=== YOUR OBJECTIVE ===
Omit the pictures, and output the rest of the entries exactly as written.
DATA EXTRACT: Begin
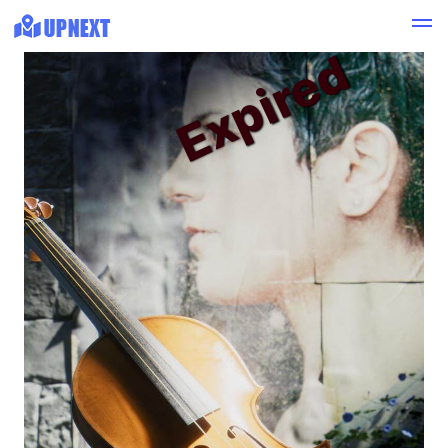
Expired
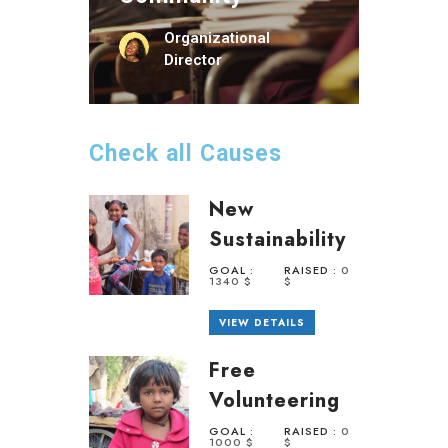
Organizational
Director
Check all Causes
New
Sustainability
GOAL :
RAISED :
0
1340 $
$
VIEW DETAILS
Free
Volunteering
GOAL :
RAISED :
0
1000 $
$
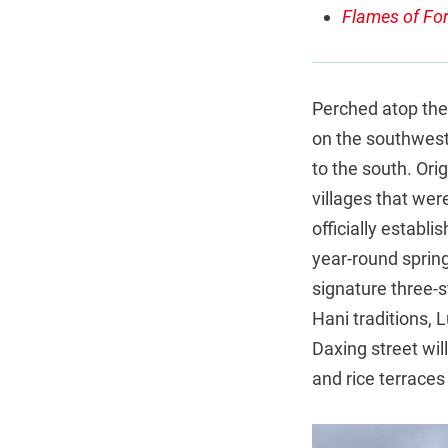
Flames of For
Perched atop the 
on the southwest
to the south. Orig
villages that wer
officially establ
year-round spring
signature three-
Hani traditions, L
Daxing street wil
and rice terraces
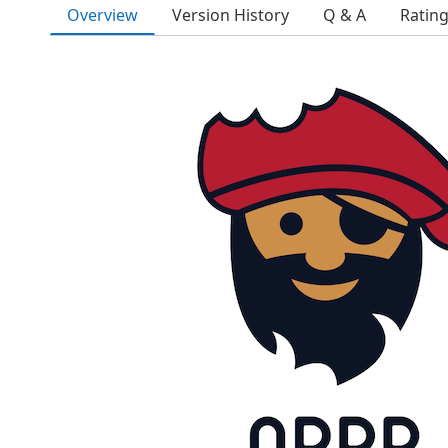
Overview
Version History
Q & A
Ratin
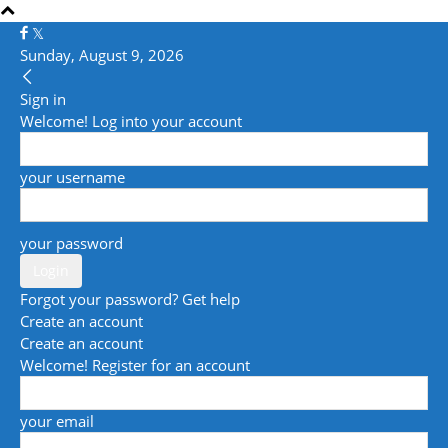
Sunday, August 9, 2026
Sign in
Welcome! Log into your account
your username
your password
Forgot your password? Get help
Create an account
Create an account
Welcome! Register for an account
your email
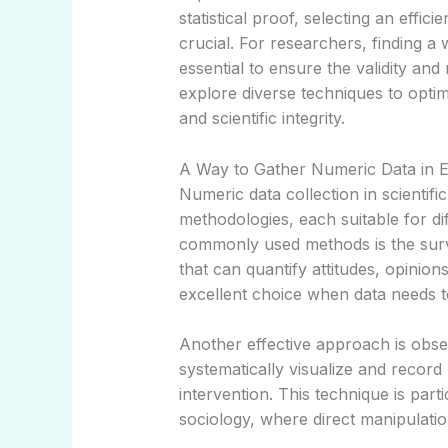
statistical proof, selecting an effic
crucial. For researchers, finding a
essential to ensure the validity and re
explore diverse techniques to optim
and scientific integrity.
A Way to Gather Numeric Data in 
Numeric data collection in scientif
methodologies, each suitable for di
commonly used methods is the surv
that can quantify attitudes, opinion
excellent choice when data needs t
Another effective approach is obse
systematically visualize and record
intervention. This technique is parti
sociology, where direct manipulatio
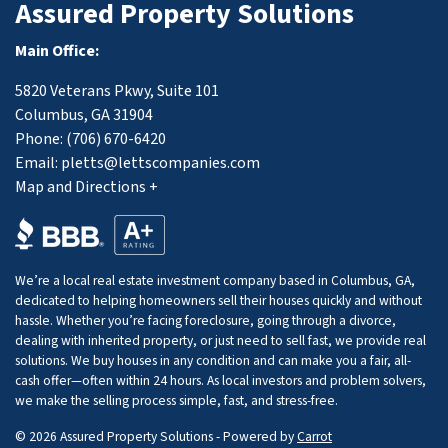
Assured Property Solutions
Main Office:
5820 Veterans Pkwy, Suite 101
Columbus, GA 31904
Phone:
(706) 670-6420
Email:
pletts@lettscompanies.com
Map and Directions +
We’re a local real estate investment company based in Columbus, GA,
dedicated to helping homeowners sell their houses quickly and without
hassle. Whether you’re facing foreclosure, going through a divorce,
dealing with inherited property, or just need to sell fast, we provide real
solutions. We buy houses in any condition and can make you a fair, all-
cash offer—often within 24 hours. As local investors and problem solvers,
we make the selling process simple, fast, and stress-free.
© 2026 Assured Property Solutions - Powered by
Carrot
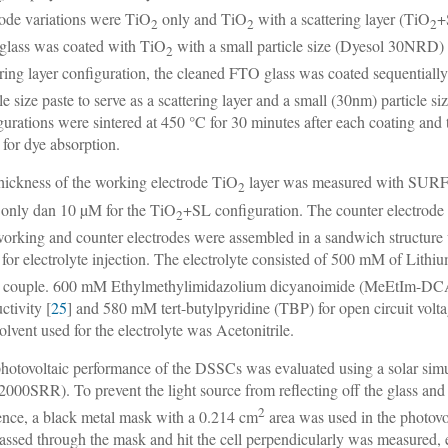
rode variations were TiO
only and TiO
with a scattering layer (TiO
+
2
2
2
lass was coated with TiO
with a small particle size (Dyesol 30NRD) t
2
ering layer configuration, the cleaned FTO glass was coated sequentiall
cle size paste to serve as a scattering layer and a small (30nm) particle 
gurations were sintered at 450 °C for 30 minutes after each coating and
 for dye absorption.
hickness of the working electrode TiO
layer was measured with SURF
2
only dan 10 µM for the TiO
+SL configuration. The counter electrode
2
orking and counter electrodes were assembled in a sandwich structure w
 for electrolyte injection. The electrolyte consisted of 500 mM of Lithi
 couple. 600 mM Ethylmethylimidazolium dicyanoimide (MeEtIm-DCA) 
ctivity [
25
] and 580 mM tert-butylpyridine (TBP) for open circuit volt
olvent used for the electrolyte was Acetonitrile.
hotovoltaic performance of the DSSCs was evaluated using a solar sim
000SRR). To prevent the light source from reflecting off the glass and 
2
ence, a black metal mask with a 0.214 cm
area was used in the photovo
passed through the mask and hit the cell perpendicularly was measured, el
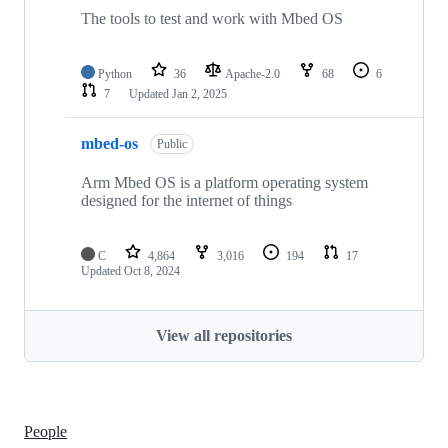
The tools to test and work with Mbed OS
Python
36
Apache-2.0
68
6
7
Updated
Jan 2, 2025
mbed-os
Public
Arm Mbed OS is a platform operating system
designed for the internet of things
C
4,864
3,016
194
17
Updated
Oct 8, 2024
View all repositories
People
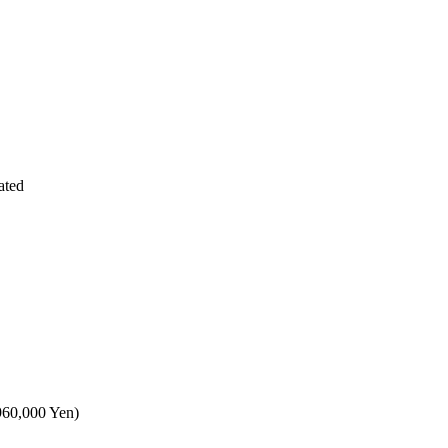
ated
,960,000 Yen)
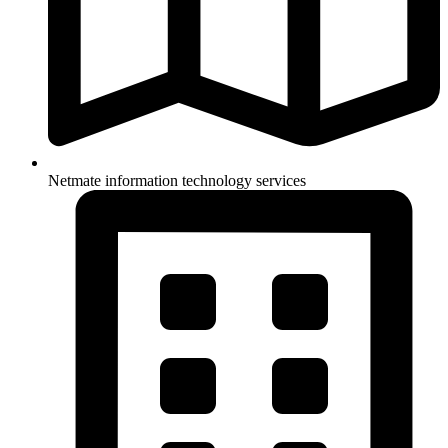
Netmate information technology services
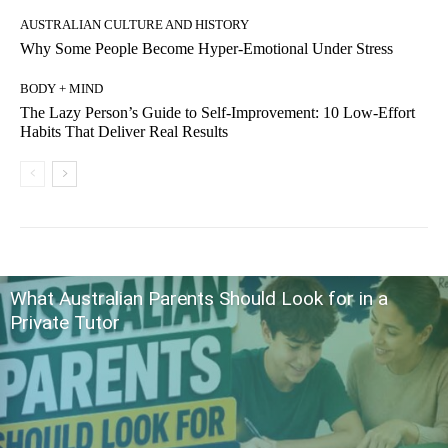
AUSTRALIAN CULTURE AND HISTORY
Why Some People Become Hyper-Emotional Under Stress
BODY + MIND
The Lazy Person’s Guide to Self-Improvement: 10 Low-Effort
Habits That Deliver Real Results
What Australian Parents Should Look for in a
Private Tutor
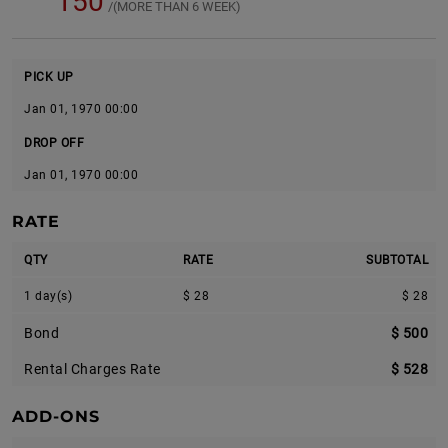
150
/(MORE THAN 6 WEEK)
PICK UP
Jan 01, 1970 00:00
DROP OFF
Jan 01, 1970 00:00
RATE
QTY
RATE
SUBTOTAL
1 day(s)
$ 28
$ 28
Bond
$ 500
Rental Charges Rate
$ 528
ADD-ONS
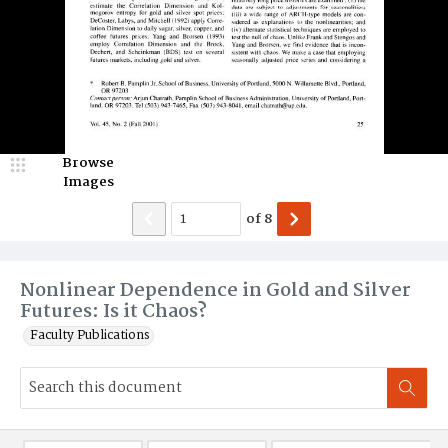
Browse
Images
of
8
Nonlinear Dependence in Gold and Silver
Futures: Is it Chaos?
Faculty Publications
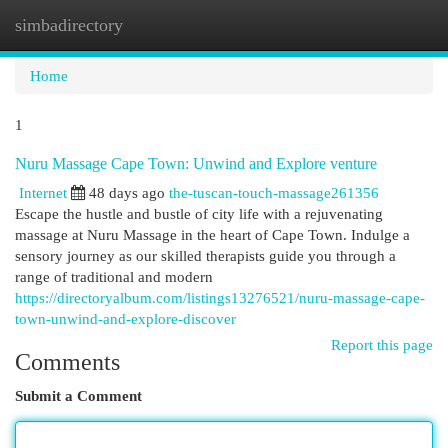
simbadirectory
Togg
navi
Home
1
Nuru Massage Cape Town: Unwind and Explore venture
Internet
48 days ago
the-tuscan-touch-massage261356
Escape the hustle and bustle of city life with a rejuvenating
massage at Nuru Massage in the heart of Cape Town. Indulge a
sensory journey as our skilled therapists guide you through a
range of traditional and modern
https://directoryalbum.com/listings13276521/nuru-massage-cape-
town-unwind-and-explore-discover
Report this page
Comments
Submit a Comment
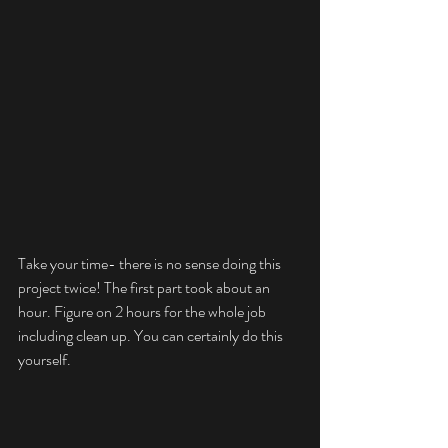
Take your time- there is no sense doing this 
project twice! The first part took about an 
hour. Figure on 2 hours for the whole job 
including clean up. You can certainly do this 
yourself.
DATA EXTRACT: End
=== RESULT FOR THIS EXERCISE ===
Expired
Organizational
Director
Check all Causes
New
Sustainability
GOAL :
RAISED :
0
1340 $
$
VIEW DETAILS
Free
Volunteering
GOAL :
RAISED :
0
1000 $
$
Flames of For
Perched atop the 
on the southwest
to the south. Orig
villages that wer
officially establ
year-round spring
signature three-
Hani traditions, L
Daxing street wil
and rice terraces
Overview
Version History
Q & A
Ratin
Sunday, August 9, 2026
Sign in
Welcome! Log into your account
your username
your password
Forgot your password? Get help
Create an account
Create an account
Welcome! Register for an account
your email
statistical proof, selecting an effic
crucial. For researchers, finding a
essential to ensure the validity and re
explore diverse techniques to optim
and scientific integrity.
A Way to Gather Numeric Data in 
Numeric data collection in scientif
methodologies, each suitable for di
commonly used methods is the surv
that can quantify attitudes, opinion
excellent choice when data needs t
Another effective approach is obse
systematically visualize and record
intervention. This technique is parti
sociology, where direct manipulatio
Assured Property Solutions
Main Office:
5820 Veterans Pkwy, Suite 101
Columbus, GA 31904
Phone:
(706) 670-6420
Email:
pletts@lettscompanies.com
Map and Directions +
We’re a local real estate investment company based in Columbus, GA,
dedicated to helping homeowners sell their houses quickly and without
hassle. Whether you’re facing foreclosure, going through a divorce,
dealing with inherited property, or just need to sell fast, we provide real
solutions. We buy houses in any condition and can make you a fair, all-
cash offer—often within 24 hours. As local investors and problem solvers,
we make the selling process simple, fast, and stress-free.
© 2026 Assured Property Solutions - Powered by
Carrot
rode variations were TiO
only and TiO
with a scattering layer (TiO
+
2
2
2
lass was coated with TiO
with a small particle size (Dyesol 30NRD) t
2
ering layer configuration, the cleaned FTO glass was coated sequentiall
cle size paste to serve as a scattering layer and a small (30nm) particle 
gurations were sintered at 450 °C for 30 minutes after each coating and
 for dye absorption.
hickness of the working electrode TiO
layer was measured with SURF
2
only dan 10 µM for the TiO
+SL configuration. The counter electrode
2
orking and counter electrodes were assembled in a sandwich structure w
 for electrolyte injection. The electrolyte consisted of 500 mM of Lithi
 couple. 600 mM Ethylmethylimidazolium dicyanoimide (MeEtIm-DCA) 
ctivity [
25
] and 580 mM tert-butylpyridine (TBP) for open circuit volt
olvent used for the electrolyte was Acetonitrile.
hotovoltaic performance of the DSSCs was evaluated using a solar sim
000SRR). To prevent the light source from reflecting off the glass and 
2
ence, a black metal mask with a 0.214 cm
area was used in the photovo
passed through the mask and hit the cell perpendicularly was measured, el
The tools to test and work with Mbed OS
Python
36
Apache-2.0
68
6
7
Updated
Jan 2, 2025
mbed-os
Public
Arm Mbed OS is a platform operating system
designed for the internet of things
C
4,864
3,016
194
17
Updated
Oct 8, 2024
View all repositories
People
ated
,960,000 Yen)
Netmate information technology services
AUSTRALIAN CULTURE AND HISTORY
Why Some People Become Hyper-Emotional Under Stress
BODY + MIND
The Lazy Person’s Guide to Self-Improvement: 10 Low-Effort
Habits That Deliver Real Results
What Australian Parents Should Look for in a
Private Tutor
150
/(MORE THAN 6 WEEK)
PICK UP
Jan 01, 1970 00:00
DROP OFF
Jan 01, 1970 00:00
RATE
QTY
RATE
SUBTOTAL
1 day(s)
$ 28
$ 28
Bond
$ 500
Rental Charges Rate
$ 528
ADD-ONS
Browse
Images
of
8
Nonlinear Dependence in Gold and Silver
Futures: Is it Chaos?
Faculty Publications
simbadirectory
Togg
navi
Home
1
Nuru Massage Cape Town: Unwind and Explore venture
Internet
48 days ago
the-tuscan-touch-massage261356
Escape the hustle and bustle of city life with a rejuvenating
massage at Nuru Massage in the heart of Cape Town. Indulge a
sensory journey as our skilled therapists guide you through a
range of traditional and modern
https://directoryalbum.com/listings13276521/nuru-massage-cape-
town-unwind-and-explore-discover
Report this page
Comments
Submit a Comment
Take your time- there is no sense doing this 
project twice! The first part took about an 
hour. Figure on 2 hours for the whole job 
including clean up. You can certainly do this 
yourself.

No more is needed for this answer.